> [Work request]: Every line of the records below from the line with "for easier viewing even in broad" up to and including the line with "workforce. Motorola’s innovative" must be reproduced exactly, and no line outside that range.

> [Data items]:
┏━━

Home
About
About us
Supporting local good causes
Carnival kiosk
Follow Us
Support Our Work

┗━━
┏━━

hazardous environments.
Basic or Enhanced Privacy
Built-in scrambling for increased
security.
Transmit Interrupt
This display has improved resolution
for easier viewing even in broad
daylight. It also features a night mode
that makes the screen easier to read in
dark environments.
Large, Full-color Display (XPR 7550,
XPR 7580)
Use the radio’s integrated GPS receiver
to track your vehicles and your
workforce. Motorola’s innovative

┗━━

> [Written answer]:
for easier viewing even in broad
daylight. It also features a night mode
that makes the screen easier to read in
dark environments.
Large, Full-color Display (XPR 7550,
XPR 7580)
Use the radio’s integrated GPS receiver
to track your vehicles and your
workforce. Motorola’s innovative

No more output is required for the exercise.